Es un equipo esencialmente humano que, afirma, aún no ha recibido apoyo de rescatistas y menos de maquinarias que remuevan escombros.


“Ayuda” o “auxilio” es el grito que se escucha desde los restos de edificios derrumbados o parcialmente sostenidos sobre unas débiles columnas.
Son torres con una privilegiada vista al Mar Caribe que hoy viven una tragedia.

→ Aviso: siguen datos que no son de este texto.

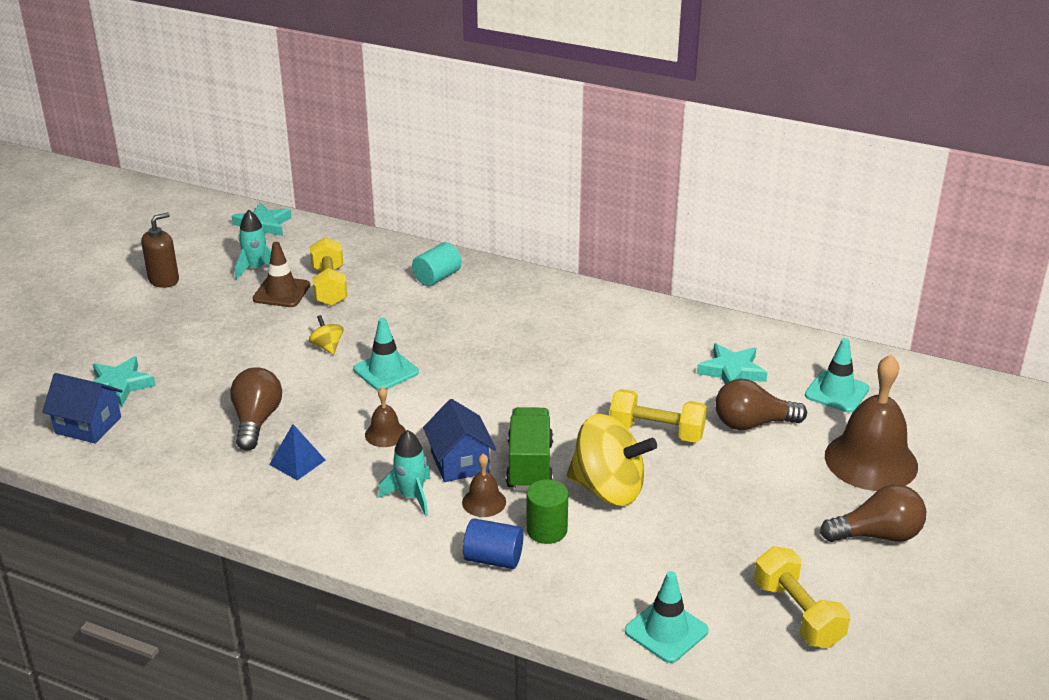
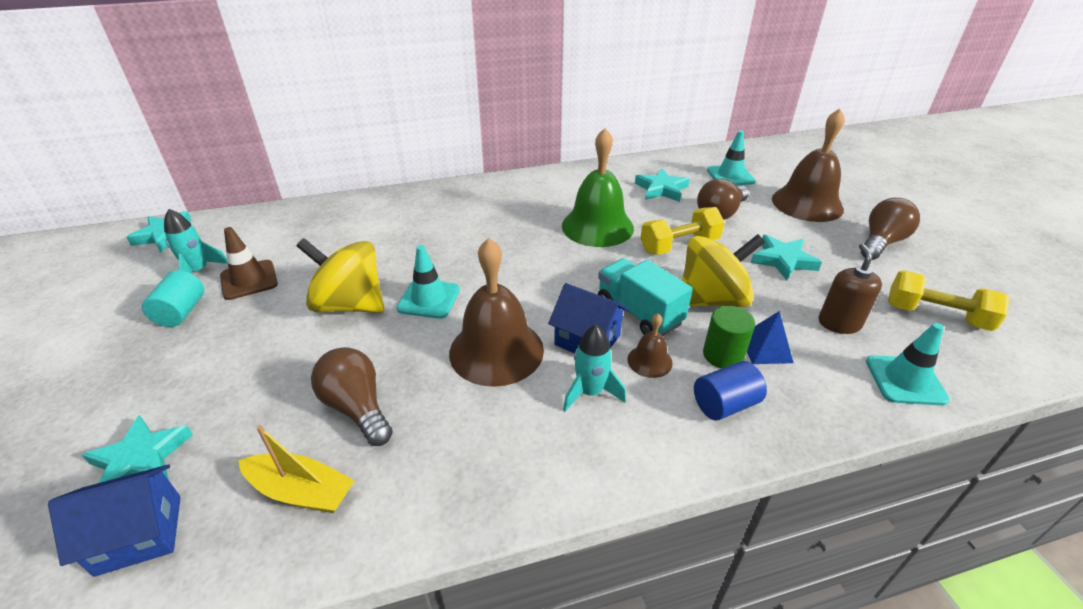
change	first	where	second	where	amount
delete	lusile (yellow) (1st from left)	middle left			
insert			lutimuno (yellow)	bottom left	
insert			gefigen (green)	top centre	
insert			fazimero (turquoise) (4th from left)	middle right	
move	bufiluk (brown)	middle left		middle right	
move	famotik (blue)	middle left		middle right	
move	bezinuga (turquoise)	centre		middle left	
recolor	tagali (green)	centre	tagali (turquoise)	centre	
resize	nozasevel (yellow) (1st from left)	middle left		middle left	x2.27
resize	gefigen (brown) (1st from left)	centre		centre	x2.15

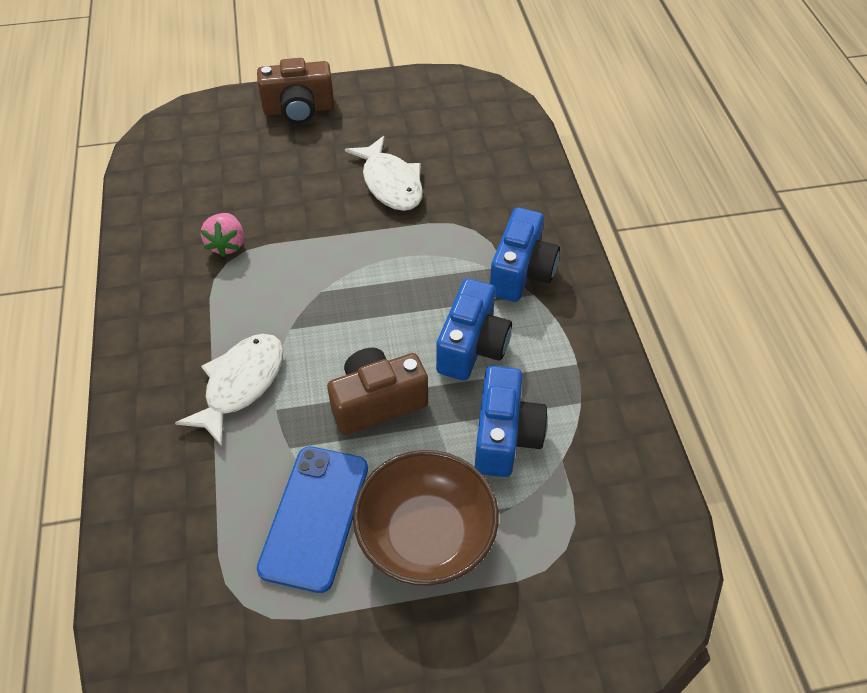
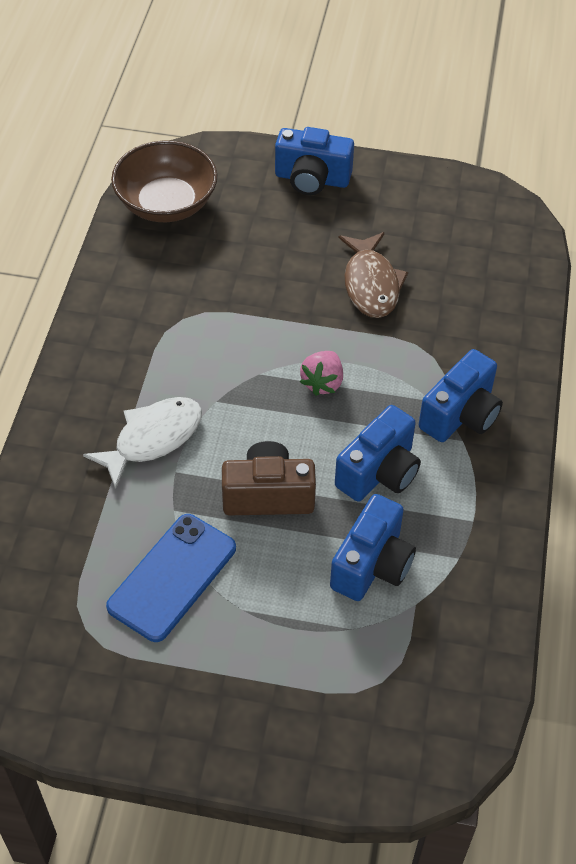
change	first	where	second	where	amount
move	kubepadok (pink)	middle left		centre	
move	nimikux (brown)	bottom centre		top left	
recolor	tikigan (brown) (1st from left)	top centre	tikigan (blue) (1st from left)	top centre	
recolor	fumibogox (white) (2nd from left)	top centre	fumibogox (brown)	top centre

Y entre el sonido de las alarmas de los carros que se entremezcla con los pájaros del amanecer, alguien grita “¡ayuda!”.
Un vecino pregunta: “¿Dónde estás? ¿Cómo te llamas?”.
La persona responde: “Piso 1”. Lleva casi 12 horas ahí desde que ocurrieron los dos terremotos del miércoles.
“Ayúdenme, por favor”, vuelve a gritar. A su lado está el cadáver de una mujer.
Otro grupo busca a alguien llamado Jesús, pero 200 metros atrás tratan de hallar a una niña de 11 años en un conjunto de viviendas bautizado Hugo Chávez en honor al presidente fallecido en 2013.
La mamá de la pequeña llora desesperada mientras le indica a las personas que intentan sacarla dónde podría estar Dana.
En un país que no estaba preparado para vivir un sismo de tal magnitud, entre funcionarios de seguridad y civiles intentan encontrar la mejor forma de remover escombros mediante una ingeniera improvisada.
El desespero es tal que en otro edificio un grupo de familiares de una mujer llamada Eva, entre llantos, se dice dispuesto a mover los escombros.
“Eva, Eva, Eva”, gritan con insistencia mientras se abrazan para darse fuerzas.
Ya entrada la mañana, algunos helicópteros se ven en el cielo de una región conocida hasta 2019 como Vargas y donde miles de personas murieron en 1999 en medio de inundaciones y aludes que aún dejan huella.